Air Canada had previously waived change fees for Wuhan (WUH) for tickets issued no later than Jan. 21, for travel Jan. 22 – March 29. Those passengers can rebook free of charge until June 15.
So far Canada is not planning to airlift out any Canadian citizens. Meanwhile the U.S. and several other nations prepared Tuesday to airlift citizens out of Wuhan.
Hong Kong’s leader said it will cut all rail links to mainland China and halve the number of flights as authorities in China and overseas sought to stem the spread of the new virus. The number of confirmed cases rose to more than 4,500.
The U.S. government chartered a plane to fly out diplomats from the U.S. Consulate in Wuhan, where the outbreak started, and other Americans. The plane will make a refuelling stop in Alaska before flying on to Ontario, California, the U.S. Embassy said.
A Japanese-chartered Boeing 767 departed for Wuhan to fly out its citizens, the first of two possible flights, and South Korea also said it will send a plane to the city in central China. France, Mongolia and other governments also planned evacuations.
China has cut off access to Wuhan and 16 other cities in Hubei province to prevent people from leaving and spreading the virus further. The lockdown has trapped more than 50 million people in the most far-reaching disease control measures ever imposed.
Hong Kong leader Carrie Lam, wearing a green surgical mask, told a news conference that train service would stop at midnight Thursday and that the two stations connecting to the mainland would be closed.
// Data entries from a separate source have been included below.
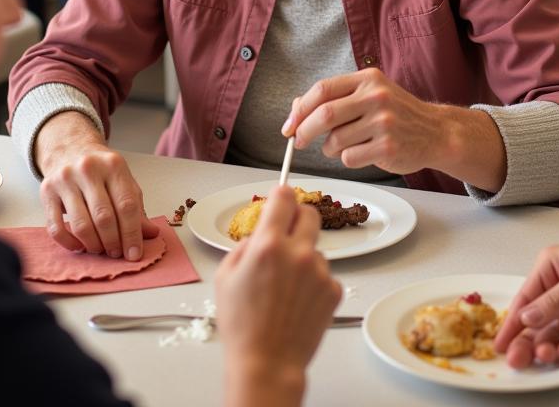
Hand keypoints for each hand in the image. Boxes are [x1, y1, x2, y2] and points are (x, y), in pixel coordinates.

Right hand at [35, 112, 158, 258]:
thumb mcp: (123, 181)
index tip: (134, 254)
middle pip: (104, 216)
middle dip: (113, 242)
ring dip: (93, 244)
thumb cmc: (102, 170)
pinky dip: (69, 243)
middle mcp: (88, 169)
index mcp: (114, 165)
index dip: (132, 234)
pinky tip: (79, 246)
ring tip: (100, 249)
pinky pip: (56, 227)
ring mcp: (65, 179)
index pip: (127, 205)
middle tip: (117, 253)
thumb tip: (152, 234)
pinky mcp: (47, 191)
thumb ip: (136, 207)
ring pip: (81, 224)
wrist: (70, 148)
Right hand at [216, 186, 341, 406]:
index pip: (284, 196)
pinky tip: (298, 300)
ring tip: (286, 284)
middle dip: (297, 218)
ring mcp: (319, 271)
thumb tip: (259, 232)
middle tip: (286, 235)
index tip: (280, 198)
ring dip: (304, 255)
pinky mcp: (333, 290)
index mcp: (268, 244)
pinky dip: (314, 280)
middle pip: (309, 212)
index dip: (281, 194)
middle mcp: (298, 252)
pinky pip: (325, 272)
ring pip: (316, 246)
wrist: (267, 364)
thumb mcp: (225, 276)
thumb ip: (244, 244)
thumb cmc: (242, 325)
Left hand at [284, 68, 442, 174]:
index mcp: (367, 79)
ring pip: (335, 141)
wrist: (435, 132)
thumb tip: (296, 108)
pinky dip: (347, 159)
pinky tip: (362, 153)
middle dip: (305, 131)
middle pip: (325, 115)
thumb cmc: (396, 113)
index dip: (300, 109)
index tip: (289, 125)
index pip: (323, 90)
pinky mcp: (388, 147)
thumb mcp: (370, 93)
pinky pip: (350, 158)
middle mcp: (376, 97)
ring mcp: (384, 122)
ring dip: (329, 148)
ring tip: (342, 145)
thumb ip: (336, 98)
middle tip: (298, 141)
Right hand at [495, 230, 558, 368]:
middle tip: (518, 358)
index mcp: (548, 269)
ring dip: (548, 344)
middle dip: (527, 339)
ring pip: (554, 331)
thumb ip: (553, 299)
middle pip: (536, 319)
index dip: (511, 322)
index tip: (500, 342)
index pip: (524, 299)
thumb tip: (527, 317)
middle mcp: (557, 288)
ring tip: (547, 354)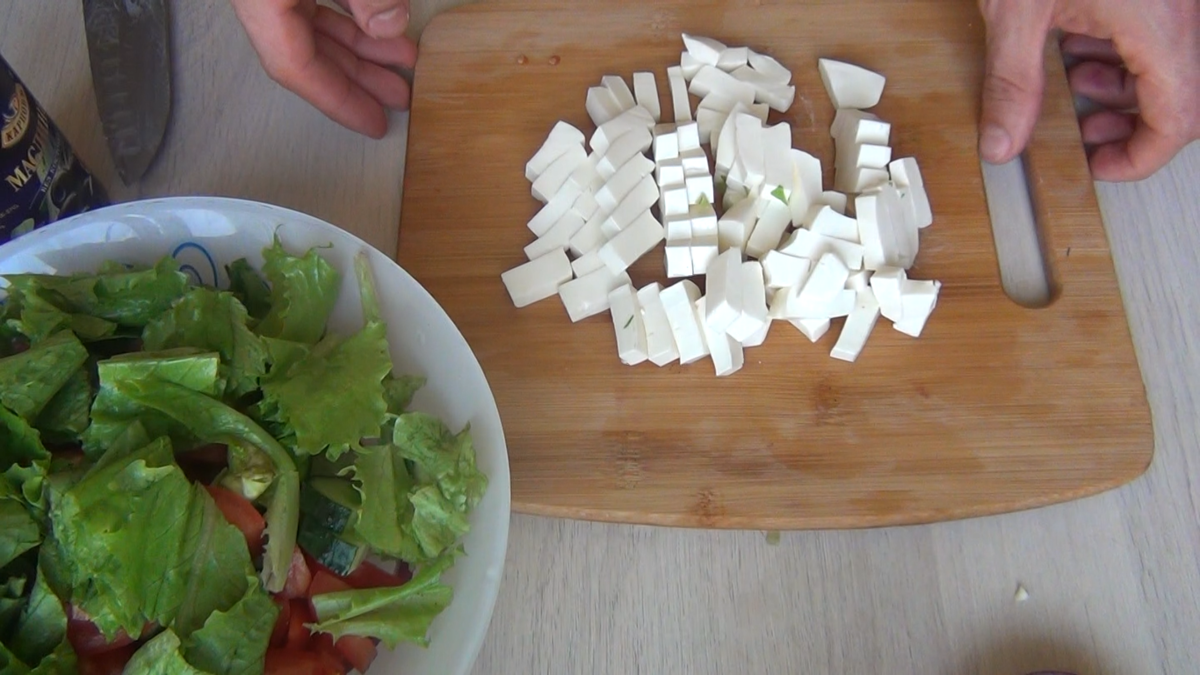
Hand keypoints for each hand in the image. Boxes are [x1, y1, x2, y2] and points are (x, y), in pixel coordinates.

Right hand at [229, 0, 416, 137]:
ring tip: (402, 59)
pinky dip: (352, 13)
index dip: (338, 102)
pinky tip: (381, 22)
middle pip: (310, 52)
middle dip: (359, 78)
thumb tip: (388, 24)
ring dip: (361, 45)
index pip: (295, 67)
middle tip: (399, 97)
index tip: (372, 123)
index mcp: (259, 1)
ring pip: (317, 25)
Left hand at [977, 0, 1198, 180]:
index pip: (1177, 120)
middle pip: (1178, 97)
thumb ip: (1012, 80)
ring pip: (1169, 65)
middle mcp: (1181, 11)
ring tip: (1073, 83)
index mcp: (1160, 25)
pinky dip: (1122, 51)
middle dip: (1129, 125)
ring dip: (1121, 86)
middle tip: (1083, 134)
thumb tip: (1000, 143)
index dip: (1137, 158)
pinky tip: (1079, 43)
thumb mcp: (1018, 10)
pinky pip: (1155, 34)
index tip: (1098, 168)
She stopped short of a total closing of the border, as North Korea and Mongolia have done, but said ferry and bus service to the mainland would also be suspended.
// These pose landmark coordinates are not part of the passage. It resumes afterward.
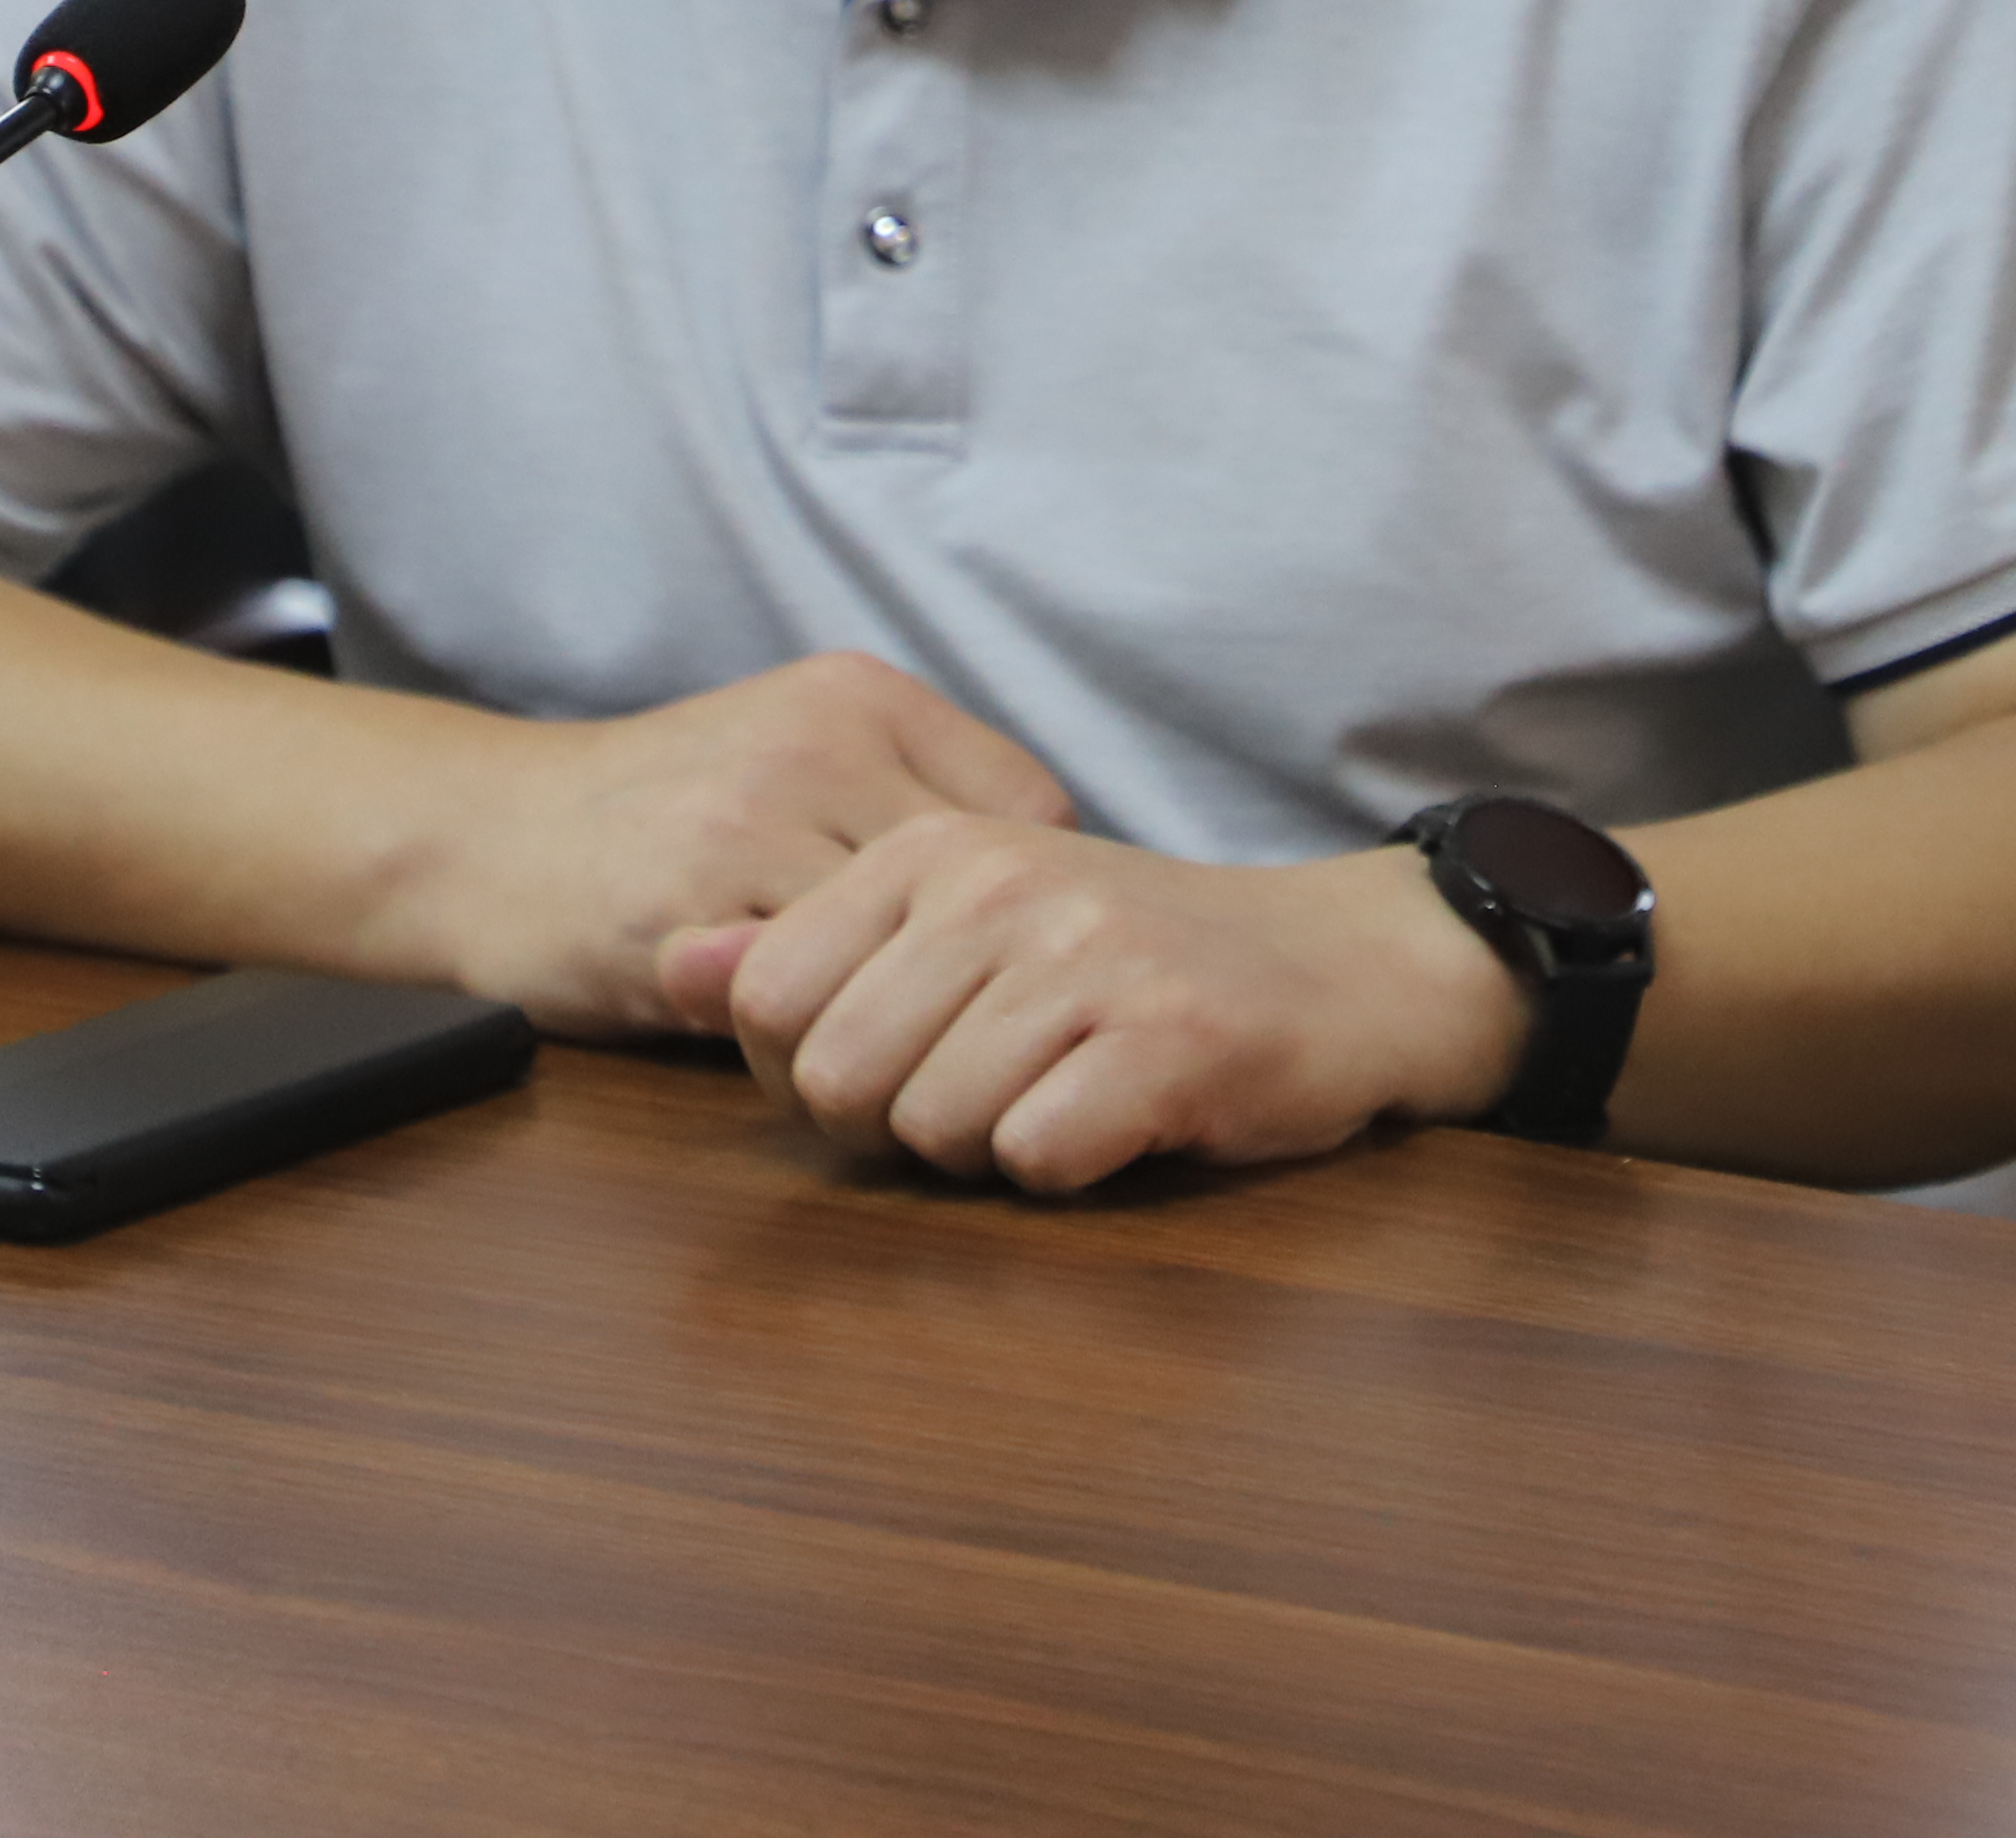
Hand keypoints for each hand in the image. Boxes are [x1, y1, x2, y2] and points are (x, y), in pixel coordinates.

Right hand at [391, 652, 1074, 1039]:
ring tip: (907, 1058)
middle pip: (982, 891)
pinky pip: (805, 1005)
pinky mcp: (686, 919)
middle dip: (985, 972)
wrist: (485, 834)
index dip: (1031, 898)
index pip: (1029, 810)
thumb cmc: (666, 811)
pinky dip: (827, 1045)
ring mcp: (749, 828)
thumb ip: (909, 798)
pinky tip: (820, 1059)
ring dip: (909, 1021)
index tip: (1007, 955)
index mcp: (861, 695)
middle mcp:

China’s death toll from the new viral disease rose to 106, including the first death in Beijing, the Chinese capital, and 24 others in Hubei province, where the first illnesses were detected in December.
There were 1,771 new cases confirmed in China, raising the national total to 4,515, according to the National Health Commission. It said 976 people were in serious condition.
The sharp rise in infections in recent days suggests there has been significant human-to-human spread of the virus, though it could also be explained by expanded monitoring efforts, said Malik Peiris, chair in virology at the University of Hong Kong.
Peiris, an adviser on the World Health Organization’s coronavirus emergency committee, said it is reassuring that outside of China the disease has not spread widely beyond the people who brought it from Wuhan.
The new virus causes cold- and flu-like symptoms, including cough and fever, and in more severe cases, shortness of breath and pneumonia.
A Canadian teacher who lives in Wuhan says he has no plans to leave.
Wayne Duplessis says he and his family are hunkered down in their home just outside of Wuhan’s city centre. He, his wife, Emily Tjandra, and their 15-year-old son Wyatt have spent the last two weeks chatting with people online, watching videos, movies, and the news, and listening to music.
Some Canadians in Wuhan have called on the federal government to send a flight to get them out, but Duplessis says he doesn’t think it’s wise to spend hours in the air with people who could be sick.
Dr. Theresa Tam, Canada’s chief medical officer, has said symptoms of the new coronavirus are similar to those of the common flu and it can take up to two weeks for an infected person to start showing signs.
“You’re taking a big chance,” Duplessis said in a Skype interview from China. “You put people into a container with recycled air, where even three or four of them might be asymptomatic – the risk is too great.”
China has confirmed more than 4,500 cases of the new virus, with more than 100 deaths. Most have been in the central city of Wuhan where the outbreak began in December.
Duplessis is originally from Espanola, Ontario.